Data listing:
------

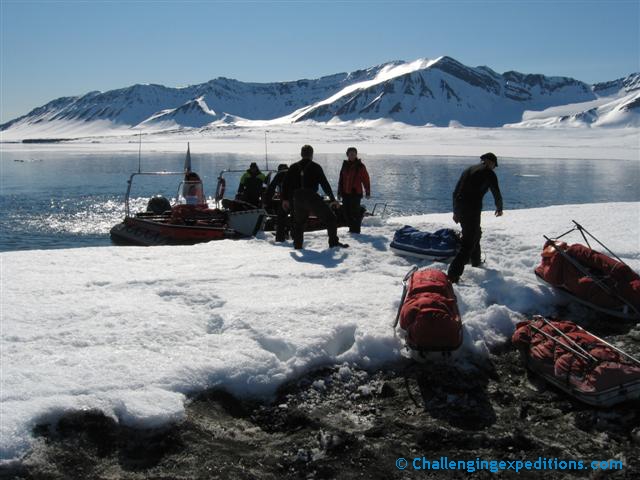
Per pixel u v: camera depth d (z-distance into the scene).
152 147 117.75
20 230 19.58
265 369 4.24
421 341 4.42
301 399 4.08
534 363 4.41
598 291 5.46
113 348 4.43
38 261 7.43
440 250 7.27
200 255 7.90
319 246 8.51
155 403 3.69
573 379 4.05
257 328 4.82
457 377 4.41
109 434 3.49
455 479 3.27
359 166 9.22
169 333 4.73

------

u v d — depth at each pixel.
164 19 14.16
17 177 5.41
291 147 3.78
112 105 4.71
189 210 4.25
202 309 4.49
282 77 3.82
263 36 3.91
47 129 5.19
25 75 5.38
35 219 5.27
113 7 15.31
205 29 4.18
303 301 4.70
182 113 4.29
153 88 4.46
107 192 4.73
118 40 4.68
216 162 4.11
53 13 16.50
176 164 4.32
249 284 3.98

------

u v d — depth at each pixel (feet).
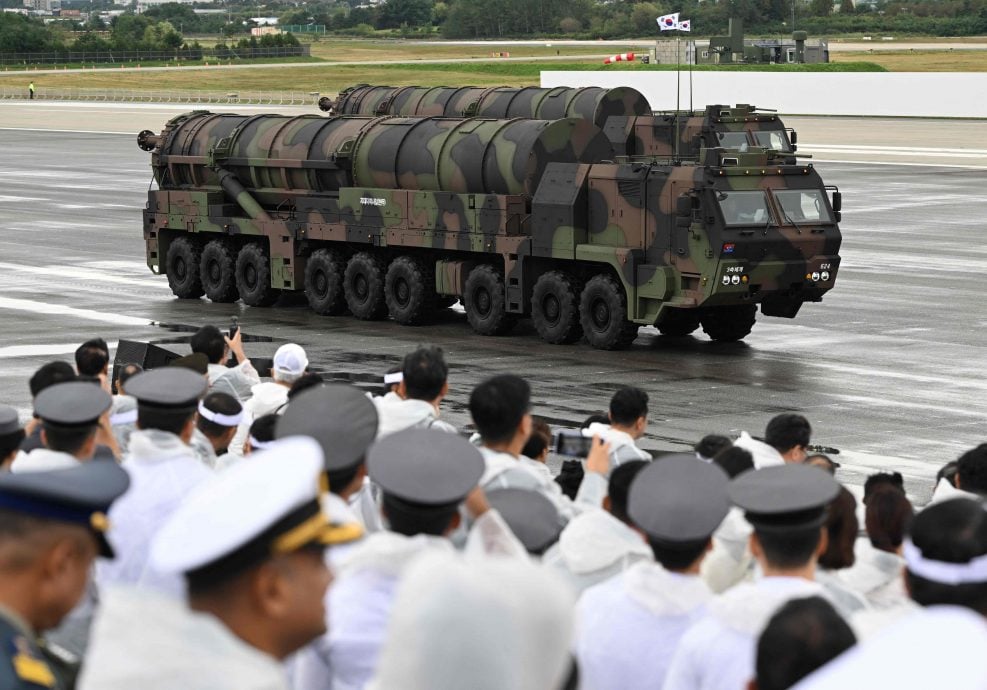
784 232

------

What this task involves: From the listing above, copy every line where the string "each" is found.

The completed task:
u v d — depth at each pixel.
u v d — depth at each pixel (feet).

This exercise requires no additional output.